▶ [Brief]: Please render each line of text in the records below as one numbered list, leaving out any blank lines.

▶ [Source material]:
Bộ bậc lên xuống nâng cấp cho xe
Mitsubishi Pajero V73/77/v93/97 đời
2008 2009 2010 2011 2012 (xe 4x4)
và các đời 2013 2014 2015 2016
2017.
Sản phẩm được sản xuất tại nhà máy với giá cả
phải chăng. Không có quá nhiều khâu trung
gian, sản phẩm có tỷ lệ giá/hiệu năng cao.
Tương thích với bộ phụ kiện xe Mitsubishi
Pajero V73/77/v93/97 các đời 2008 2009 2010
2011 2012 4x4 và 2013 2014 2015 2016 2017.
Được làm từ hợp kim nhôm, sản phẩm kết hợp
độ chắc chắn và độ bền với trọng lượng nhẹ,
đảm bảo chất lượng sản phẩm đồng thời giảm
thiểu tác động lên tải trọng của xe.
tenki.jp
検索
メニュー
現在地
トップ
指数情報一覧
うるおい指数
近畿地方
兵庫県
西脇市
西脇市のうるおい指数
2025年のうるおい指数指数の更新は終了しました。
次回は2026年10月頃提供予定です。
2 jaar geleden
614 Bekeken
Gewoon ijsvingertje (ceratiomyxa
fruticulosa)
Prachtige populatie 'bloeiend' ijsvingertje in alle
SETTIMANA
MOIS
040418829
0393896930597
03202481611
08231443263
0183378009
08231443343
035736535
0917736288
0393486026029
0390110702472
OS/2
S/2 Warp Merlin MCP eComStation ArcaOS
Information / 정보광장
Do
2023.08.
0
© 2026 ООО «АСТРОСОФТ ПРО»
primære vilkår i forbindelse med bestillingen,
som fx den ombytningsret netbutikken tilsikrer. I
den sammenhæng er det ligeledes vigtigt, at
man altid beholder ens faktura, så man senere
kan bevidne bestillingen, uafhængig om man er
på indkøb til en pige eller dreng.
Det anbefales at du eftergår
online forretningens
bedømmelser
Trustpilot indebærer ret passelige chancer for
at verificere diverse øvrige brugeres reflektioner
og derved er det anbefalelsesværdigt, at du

▶ [Response area]:
1. Bộ bậc lên xuống nâng cấp cho xe
2. Mitsubishi Pajero V73/77/v93/97 đời
3. 2008 2009 2010 2011 2012 (xe 4x4)
4. và các đời 2013 2014 2015 2016
5. 2017.
6. Sản phẩm được sản xuất tại nhà máy với giá cả
7. phải chăng. Không có quá nhiều khâu trung
8. gian, sản phẩm có tỷ lệ giá/hiệu năng cao.
9. Tương thích với bộ phụ kiện xe Mitsubishi
10. Pajero V73/77/v93/97 các đời 2008 2009 2010
11. 2011 2012 4x4 và 2013 2014 2015 2016 2017.
12. Được làm từ hợp kim nhôm, sản phẩm kết hợp
13. độ chắc chắn và độ bền với trọng lượng nhẹ,
14. đảm bảo chất lượng sản phẩm đồng thời giảm
15. thiểu tác động lên tải trọng của xe.
16. tenki.jp
17. 検索
18. メニュー
19. 現在地
20. トップ
21. 指数情報一覧
22. うるおい指数
23. 近畿地方
24. 兵庫県
25. 西脇市
26. 西脇市のうるおい指数
27. 2025年のうるおい指数指数の更新は終了しました。
28. 次回は2026年10月頃提供予定です。
29. 2 jaar geleden
30. 614 Bekeken
31. Gewoon ijsvingertje (ceratiomyxa
32. fruticulosa)
33. Prachtige populatie 'bloeiend' ijsvingertje in alle
34. SETTIMANA
35. MOIS
36. 040418829
37. 0393896930597
38. 03202481611
39. 08231443263
40. 0183378009
41. 08231443343
42. 035736535
43. 0917736288
44. 0393486026029
45. 0390110702472
46. OS/2
47. S/2 Warp Merlin MCP eComStation ArcaOS
48. Information / 정보광장
49. Do
50. 2023.08.
51. 0
52. © 2026 ООО «АСТРОСОФТ ПРО»
53. primære vilkår i forbindelse med bestillingen,
54. som fx den ombytningsret netbutikken tilsikrer. I
55. den sammenhæng er det ligeledes vigtigt, at
56. man altid beholder ens faktura, så man senere
57. kan bevidne bestillingen, uafhængig om man er
58. på indkøb til en pige eller dreng.
59. Det anbefales at du eftergår
60. online forretningens
61. bedømmelser
62. Trustpilot indebærer ret passelige chancer for
63. at verificere diverse øvrige brugeres reflektioner
64. og derved er det anbefalelsesværdigt, at du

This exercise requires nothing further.